> Your instructions
The material below holds the lines to copy: from the one with "right shoulder: (164, 323)" up to and including the one with "right elbow: (318, 309)". Copy them exactly and skip the pictures.

> Data for this task

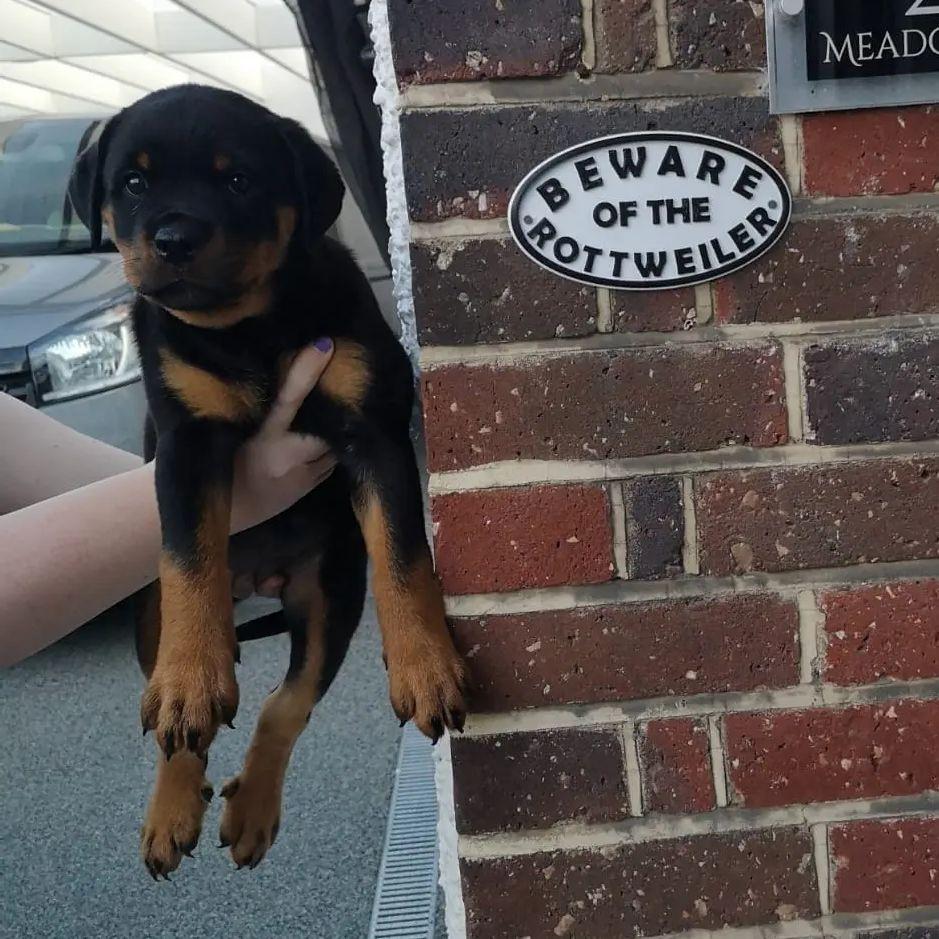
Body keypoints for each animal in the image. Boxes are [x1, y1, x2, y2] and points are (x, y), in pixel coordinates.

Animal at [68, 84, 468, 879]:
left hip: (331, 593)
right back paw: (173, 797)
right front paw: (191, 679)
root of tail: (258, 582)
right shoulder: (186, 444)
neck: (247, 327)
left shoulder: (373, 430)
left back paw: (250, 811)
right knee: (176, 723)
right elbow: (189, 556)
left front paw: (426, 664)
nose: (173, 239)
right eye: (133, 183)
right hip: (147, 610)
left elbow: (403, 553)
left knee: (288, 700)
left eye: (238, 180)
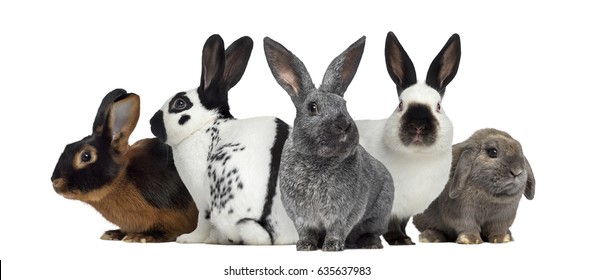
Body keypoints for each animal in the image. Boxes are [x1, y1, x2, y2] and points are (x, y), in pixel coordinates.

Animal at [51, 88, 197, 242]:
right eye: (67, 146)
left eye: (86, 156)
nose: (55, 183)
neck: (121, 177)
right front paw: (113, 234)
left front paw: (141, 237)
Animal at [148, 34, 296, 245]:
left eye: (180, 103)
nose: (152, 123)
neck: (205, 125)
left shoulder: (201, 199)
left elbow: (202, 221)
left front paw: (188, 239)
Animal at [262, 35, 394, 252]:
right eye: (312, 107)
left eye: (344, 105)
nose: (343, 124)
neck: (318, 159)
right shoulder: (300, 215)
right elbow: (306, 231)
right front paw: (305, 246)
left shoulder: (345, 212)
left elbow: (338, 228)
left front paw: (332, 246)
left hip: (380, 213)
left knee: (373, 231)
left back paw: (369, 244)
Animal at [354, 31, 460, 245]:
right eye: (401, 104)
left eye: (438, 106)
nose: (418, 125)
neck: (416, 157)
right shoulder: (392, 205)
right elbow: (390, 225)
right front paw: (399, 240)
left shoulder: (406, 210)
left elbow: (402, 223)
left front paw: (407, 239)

...

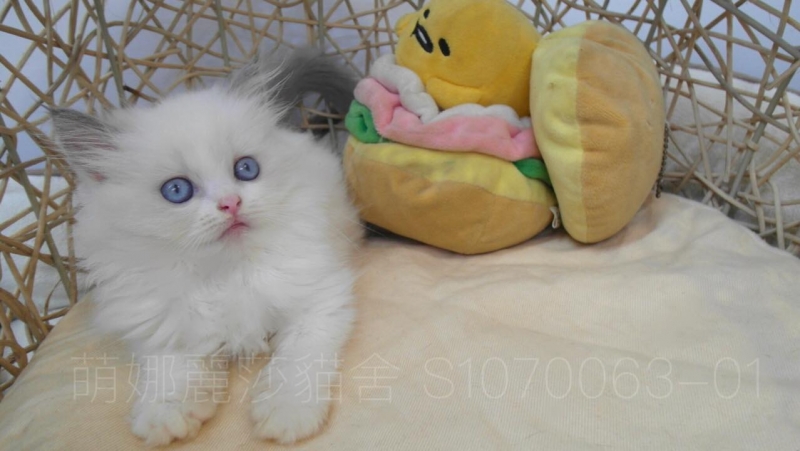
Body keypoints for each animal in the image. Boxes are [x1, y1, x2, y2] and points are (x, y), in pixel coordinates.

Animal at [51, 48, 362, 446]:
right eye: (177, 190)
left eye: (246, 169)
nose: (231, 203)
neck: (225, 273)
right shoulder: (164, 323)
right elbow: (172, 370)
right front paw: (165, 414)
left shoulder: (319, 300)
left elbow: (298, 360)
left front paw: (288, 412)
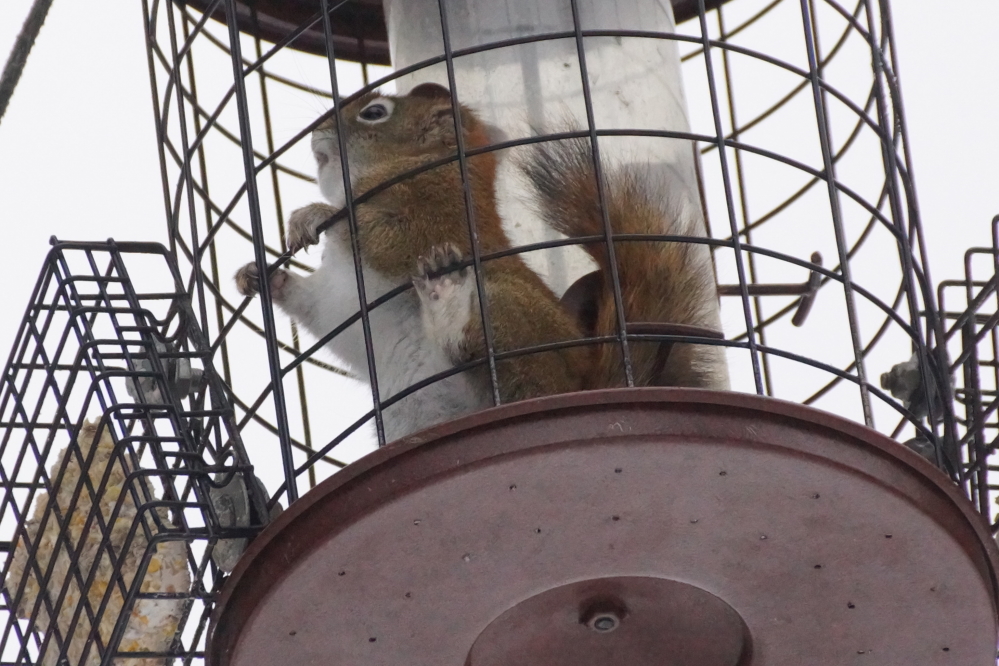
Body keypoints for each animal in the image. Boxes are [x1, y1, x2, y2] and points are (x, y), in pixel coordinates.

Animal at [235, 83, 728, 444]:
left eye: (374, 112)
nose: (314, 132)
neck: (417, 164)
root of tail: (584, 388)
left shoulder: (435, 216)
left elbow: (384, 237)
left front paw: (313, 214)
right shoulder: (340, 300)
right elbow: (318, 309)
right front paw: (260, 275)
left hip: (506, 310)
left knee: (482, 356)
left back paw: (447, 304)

> Answer box
right shoulder: (164, 323)
right elbow: (172, 370)
right front paw: (165, 414)
left shoulder: (319, 300)
left elbow: (298, 360)
left front paw: (288, 412)
Body keypoints for each animal in the image. Boxes are [x1, y1, x2, y2] and points are (x, y), in pixel coordinates.

Animal at [235, 83, 728, 444]:
left eye: (374, 112)
nose: (314, 132)
neck: (417, 164)
root of tail: (584, 388)
left shoulder: (435, 216)
left elbow: (384, 237)
left front paw: (313, 214)
right shoulder: (340, 300)
right elbow: (318, 309)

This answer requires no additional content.